Work to complete> Repeat the entries exactly as they appear.

Entries shown>
* * * * * * * * *

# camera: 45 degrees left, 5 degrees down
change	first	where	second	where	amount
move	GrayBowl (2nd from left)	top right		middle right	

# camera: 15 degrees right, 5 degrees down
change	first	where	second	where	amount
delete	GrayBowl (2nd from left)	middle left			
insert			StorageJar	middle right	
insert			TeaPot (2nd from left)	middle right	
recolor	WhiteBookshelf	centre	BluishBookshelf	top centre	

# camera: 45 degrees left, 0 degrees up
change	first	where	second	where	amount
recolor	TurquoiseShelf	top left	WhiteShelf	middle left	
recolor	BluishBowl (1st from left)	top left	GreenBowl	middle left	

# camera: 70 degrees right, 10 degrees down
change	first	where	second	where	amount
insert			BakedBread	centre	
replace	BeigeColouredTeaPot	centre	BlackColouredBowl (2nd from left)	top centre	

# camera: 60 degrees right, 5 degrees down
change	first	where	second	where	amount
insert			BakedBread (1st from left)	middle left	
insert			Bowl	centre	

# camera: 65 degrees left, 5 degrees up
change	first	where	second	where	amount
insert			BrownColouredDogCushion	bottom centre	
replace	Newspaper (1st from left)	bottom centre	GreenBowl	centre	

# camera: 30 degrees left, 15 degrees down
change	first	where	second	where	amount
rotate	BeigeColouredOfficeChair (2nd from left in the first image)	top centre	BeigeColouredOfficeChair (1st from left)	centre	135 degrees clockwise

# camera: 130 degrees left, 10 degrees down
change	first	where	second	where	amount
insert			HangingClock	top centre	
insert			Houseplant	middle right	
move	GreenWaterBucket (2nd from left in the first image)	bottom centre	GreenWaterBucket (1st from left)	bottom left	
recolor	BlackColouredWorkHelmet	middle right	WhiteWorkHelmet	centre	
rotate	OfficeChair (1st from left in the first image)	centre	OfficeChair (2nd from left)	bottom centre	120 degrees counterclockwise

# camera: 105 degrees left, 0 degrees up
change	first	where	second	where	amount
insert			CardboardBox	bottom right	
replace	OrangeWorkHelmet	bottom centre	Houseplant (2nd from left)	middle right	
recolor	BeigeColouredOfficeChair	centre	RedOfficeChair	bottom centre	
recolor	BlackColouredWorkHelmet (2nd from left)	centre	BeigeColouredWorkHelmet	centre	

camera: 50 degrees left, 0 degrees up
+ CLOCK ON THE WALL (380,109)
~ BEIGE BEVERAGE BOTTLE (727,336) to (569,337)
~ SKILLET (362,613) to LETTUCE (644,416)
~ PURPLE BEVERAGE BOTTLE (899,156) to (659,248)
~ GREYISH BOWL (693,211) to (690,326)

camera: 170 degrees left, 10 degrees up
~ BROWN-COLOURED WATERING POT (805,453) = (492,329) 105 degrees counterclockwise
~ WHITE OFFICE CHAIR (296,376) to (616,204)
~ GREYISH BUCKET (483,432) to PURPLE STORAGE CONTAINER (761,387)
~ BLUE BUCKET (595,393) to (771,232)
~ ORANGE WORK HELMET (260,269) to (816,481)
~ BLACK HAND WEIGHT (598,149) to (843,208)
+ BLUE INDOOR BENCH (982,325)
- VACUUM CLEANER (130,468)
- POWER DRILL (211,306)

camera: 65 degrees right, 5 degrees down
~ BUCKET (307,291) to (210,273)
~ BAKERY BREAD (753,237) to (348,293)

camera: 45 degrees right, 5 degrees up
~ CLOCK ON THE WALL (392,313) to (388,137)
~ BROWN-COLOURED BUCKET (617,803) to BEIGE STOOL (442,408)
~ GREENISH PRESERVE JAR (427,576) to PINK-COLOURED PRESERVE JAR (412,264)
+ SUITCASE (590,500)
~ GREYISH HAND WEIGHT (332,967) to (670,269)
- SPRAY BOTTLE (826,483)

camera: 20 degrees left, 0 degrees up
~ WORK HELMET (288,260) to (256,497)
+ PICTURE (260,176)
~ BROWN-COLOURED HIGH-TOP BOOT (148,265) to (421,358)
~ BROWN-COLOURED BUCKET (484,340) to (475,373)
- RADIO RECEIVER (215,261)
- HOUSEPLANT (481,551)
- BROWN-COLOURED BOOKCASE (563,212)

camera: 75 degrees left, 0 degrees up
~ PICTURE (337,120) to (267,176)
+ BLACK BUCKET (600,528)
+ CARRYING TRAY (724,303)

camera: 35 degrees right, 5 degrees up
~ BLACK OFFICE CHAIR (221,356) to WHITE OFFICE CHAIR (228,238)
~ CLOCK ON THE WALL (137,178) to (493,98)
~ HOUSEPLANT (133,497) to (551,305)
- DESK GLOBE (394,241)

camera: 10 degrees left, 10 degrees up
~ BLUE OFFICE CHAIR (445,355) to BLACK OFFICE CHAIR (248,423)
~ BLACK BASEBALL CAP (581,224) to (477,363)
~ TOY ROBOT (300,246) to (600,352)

* * * * * * * * *

Response to this task>
# camera: 45 degrees left, 5 degrees down
change	first	where	second	where	amount
move	GrayBowl (2nd from left)	top right		middle right	

# camera: 15 degrees right, 5 degrees down
change	first	where	second	where	amount
delete	GrayBowl (2nd from left)	middle left			
insert			StorageJar	middle right	
insert			TeaPot (2nd from left)	middle right	
recolor	WhiteBookshelf	centre	BluishBookshelf	top centre	

# camera: 45 degrees left, 0 degrees up
change	first	where	second	where	amount
recolor	TurquoiseShelf	top left	WhiteShelf	middle left	
recolor	BluishBowl (1st from left)	top left	GreenBowl	middle left	

# camera: 70 degrees right, 10 degrees down
change	first	where	second	where	amount
insert			BakedBread	centre	
replace	BeigeColouredTeaPot	centre	BlackColouredBowl (2nd from left)	top centre	

# camera: 60 degrees right, 5 degrees down
change	first	where	second	where	amount
insert			BakedBread (1st from left)	middle left	
insert			Bowl	centre	

# camera: 65 degrees left, 5 degrees up
change	first	where	second	where	amount
insert			BrownColouredDogCushion	bottom centre	
replace	Newspaper (1st from left)	bottom centre	GreenBowl	centre	

# camera: 30 degrees left, 15 degrees down
change	first	where	second	where	amount
rotate	BeigeColouredOfficeChair (2nd from left in the first image)	top centre	BeigeColouredOfficeChair (1st from left)	centre	135 degrees clockwise

# camera: 130 degrees left, 10 degrees down
change	first	where	second	where	amount
insert			HangingClock	top centre	
insert			Houseplant	middle right	
move	GreenWaterBucket (2nd from left in the first image)	bottom centre	GreenWaterBucket (1st from left)	bottom left	
recolor	BlackColouredWorkHelmet	middle right	WhiteWorkHelmet	centre	
rotate	OfficeChair (1st from left in the first image)	centre	OfficeChair (2nd from left)	bottom centre	120 degrees counterclockwise

# camera: 105 degrees left, 0 degrees up
change	first	where	second	where	amount
insert			CardboardBox	bottom right	
replace	OrangeWorkHelmet	bottom centre	Houseplant (2nd from left)	middle right	
recolor	BeigeColouredOfficeChair	centre	RedOfficeChair	bottom centre	
recolor	BlackColouredWorkHelmet (2nd from left)	centre	BeigeColouredWorkHelmet	centre	

camera: 50 degrees left, 0 degrees up
+ CLOCK ON THE WALL (380,109)
~ BEIGE BEVERAGE BOTTLE (727,336) to (569,337)
~ SKILLET (362,613) to LETTUCE (644,416)
~ PURPLE BEVERAGE BOTTLE (899,156) to (659,248)
~ GREYISH BOWL (693,211) to (690,326)

camera: 170 degrees left, 10 degrees up
~ BROWN-COLOURED WATERING POT (805,453) = (492,329) 105 degrees counterclockwise
~ WHITE OFFICE CHAIR (296,376) to (616,204)
~ GREYISH BUCKET (483,432) to PURPLE STORAGE CONTAINER (761,387)
~ BLUE BUCKET (595,393) to (771,232)
~ ORANGE WORK HELMET (260,269) to (816,481)
~ BLACK HAND WEIGHT (598,149) to (843,208)
+ BLUE INDOOR BENCH (982,325)
- VACUUM CLEANER (130,468)
- POWER DRILL (211,306)

camera: 65 degrees right, 5 degrees down
~ BUCKET (307,291) to (210,273)
~ BAKERY BREAD (753,237) to (348,293)

camera: 45 degrees right, 5 degrees up
~ CLOCK ON THE WALL (392,313) to (388,137)
~ BROWN-COLOURED BUCKET (617,803) to BEIGE STOOL (442,408)
~ GREENISH PRESERVE JAR (427,576) to PINK-COLOURED PRESERVE JAR (412,264)
+ SUITCASE (590,500)
~ GREYISH HAND WEIGHT (332,967) to (670,269)
- SPRAY BOTTLE (826,483)

camera: 20 degrees left, 0 degrees up
~ WORK HELMET (288,260) to (256,497)
+ PICTURE (260,176)
~ BROWN-COLOURED HIGH-TOP BOOT (148,265) to (421,358)
~ BROWN-COLOURED BUCKET (484,340) to (475,373)
- RADIO RECEIVER (215,261)
- HOUSEPLANT (481,551)
- BROWN-COLOURED BOOKCASE (563,212)

camera: 75 degrees left, 0 degrees up
~ PICTURE (337,120) to (267,176)
+ BLACK BUCKET (600,528)
+ CARRYING TRAY (724,303)

camera: 35 degrees right, 5 degrees up
~ BLACK OFFICE CHAIR (221,356) to WHITE OFFICE CHAIR (228,238)
~ CLOCK ON THE WALL (137,178) to (493,98)
~ HOUSEPLANT (133,497) to (551,305)
- DESK GLOBE (394,241)

camera: 10 degrees left, 10 degrees up
~ BLUE OFFICE CHAIR (445,355) to BLACK OFFICE CHAIR (248,423)
~ BLACK BASEBALL CAP (581,224) to (477,363)
~ TOY ROBOT (300,246) to (600,352)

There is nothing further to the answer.